THE TASK: Repeat every record exactly, but keep images out of the copy.

EXERCISE INPUT:
-*-*-

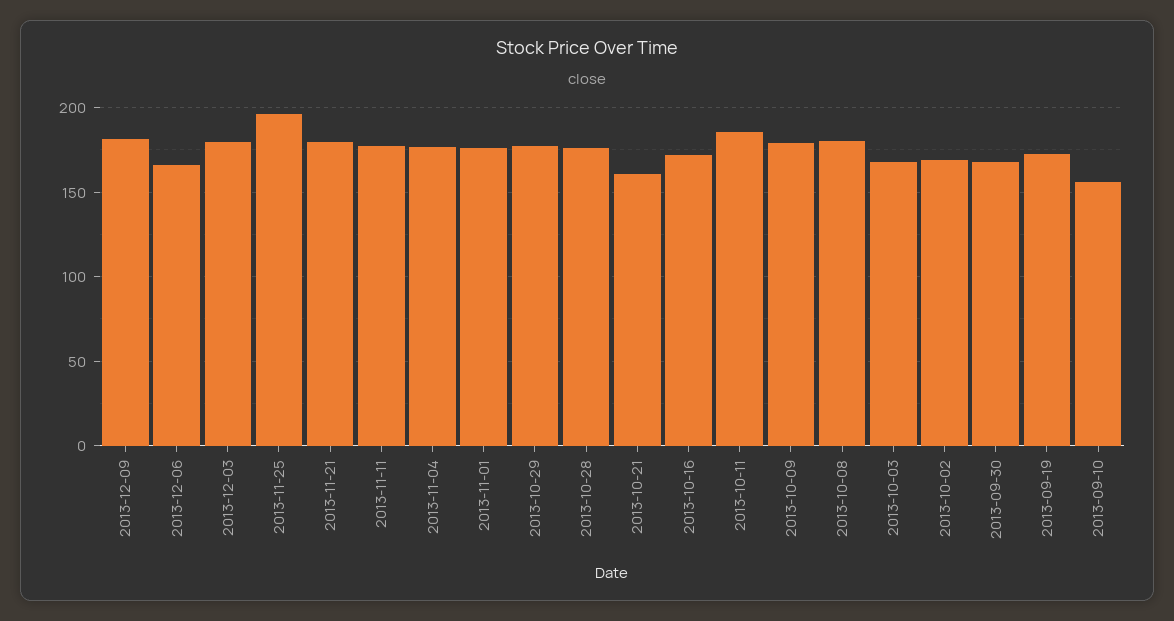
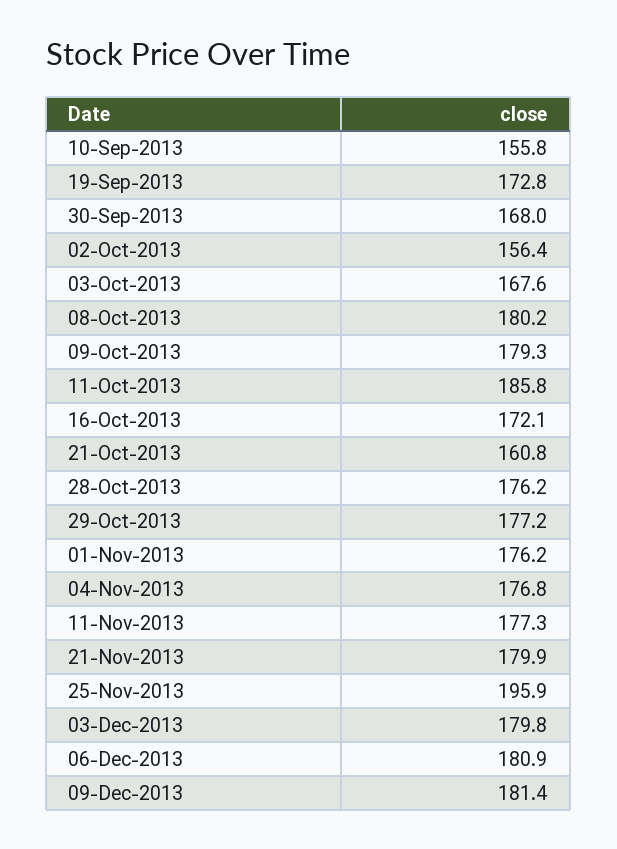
  {
    "2013-12-09": 181.4,
-   "2013-12-06": 165,
+   "2013-12-06": 180.9,
    "2013-12-03": 179.8,
    "2013-11-25": 195.9,
    "2013-11-21": 179.9,
    "2013-11-11": 177.3,
    "2013-11-04": 176.8,
    "2013-11-01": 176.2,
    "2013-10-29": 177.2,
    "2013-10-28": 176.2,
    "2013-10-21": 160.8,
    "2013-10-16": 172.1,
    "2013-10-11": 185.8,
    "2013-10-09": 179.3,
    "2013-10-08": 180.2,
    "2013-10-03": 167.6,
-   "2013-10-02": 170,
+   "2013-10-02": 156.4,
    "2013-09-30": 168,
    "2013-09-19": 172.8,
    "2013-09-10": 155.8
  }

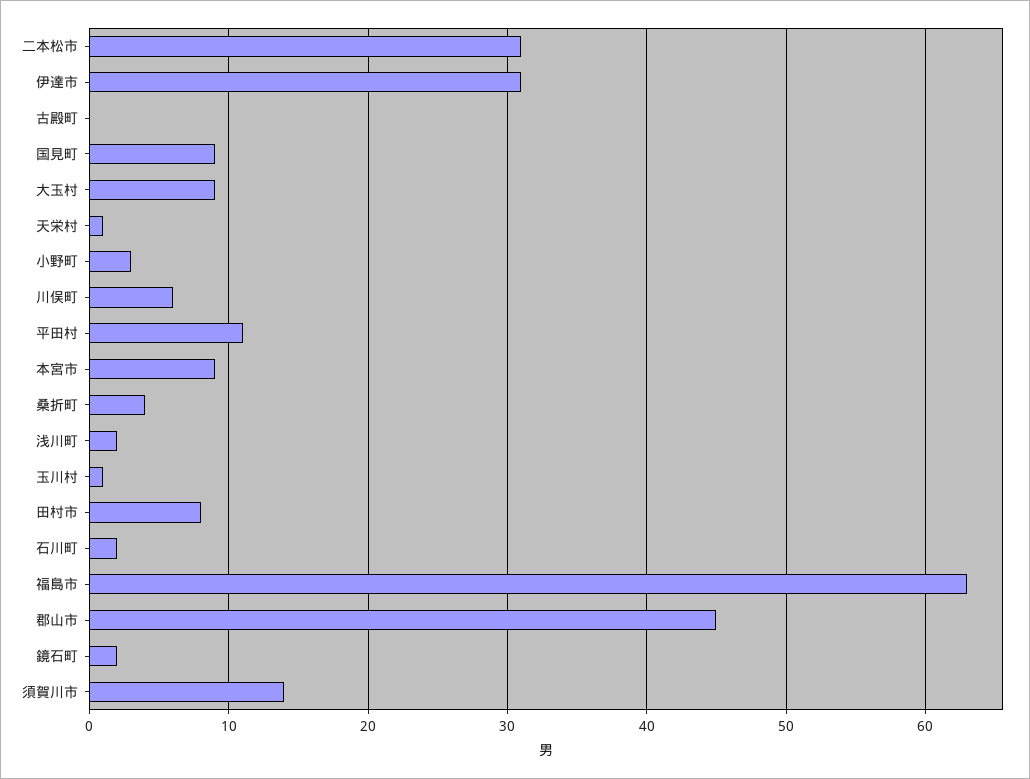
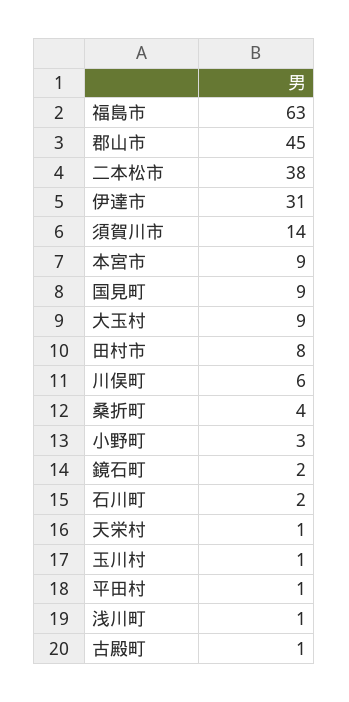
  {
-   "二本松市": 31,
+   "二本松市": 38,
    "伊達市": 31,
-   "古殿町": 0,
+   "古殿町": 1,
    "国見町": 9,
    "大玉村": 9,
    "天栄村": 1,
    "小野町": 3,
    "川俣町": 6,
-   "平田村": 11,
+   "平田村": 1,
    "本宮市": 9,
    "桑折町": 4,
-   "浅川町": 2,
+   "浅川町": 1,
    "玉川村": 1,
    "田村市": 8,
    "石川町": 2,
    "福島市": 63,
    "郡山市": 45,
    "鏡石町": 2,
    "須賀川市": 14
  }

-*-*-

RESULT OF THE EXERCISE:
  {
    "2013-12-09": 181.4,
-   "2013-12-06": 165,
+   "2013-12-06": 180.9,
    "2013-12-03": 179.8,
    "2013-11-25": 195.9,
    "2013-11-21": 179.9,
    "2013-11-11": 177.3,
    "2013-11-04": 176.8,
    "2013-11-01": 176.2,
    "2013-10-29": 177.2,
    "2013-10-28": 176.2,
    "2013-10-21": 160.8,
    "2013-10-16": 172.1,
    "2013-10-11": 185.8,
    "2013-10-09": 179.3,
    "2013-10-08": 180.2,
    "2013-10-03": 167.6,
-   "2013-10-02": 170,
+   "2013-10-02": 156.4,
    "2013-09-30": 168,
    "2013-09-19": 172.8,
    "2013-09-10": 155.8
  }

  {
-   "二本松市": 31,
+   "二本松市": 38,
    "伊達市": 31,
-   "古殿町": 0,
+   "古殿町": 1,
    "国見町": 9,
    "大玉村": 9,
    "天栄村": 1,
    "小野町": 3,
    "川俣町": 6,
-   "平田村": 11,
+   "平田村": 1,
    "本宮市": 9,
    "桑折町": 4,
-   "浅川町": 2,
+   "浅川町": 1,
    "玉川村": 1,
    "田村市": 8,
    "石川町": 2,
    "福島市": 63,
    "郡山市": 45,
    "鏡石町": 2,
    "須賀川市": 14
  }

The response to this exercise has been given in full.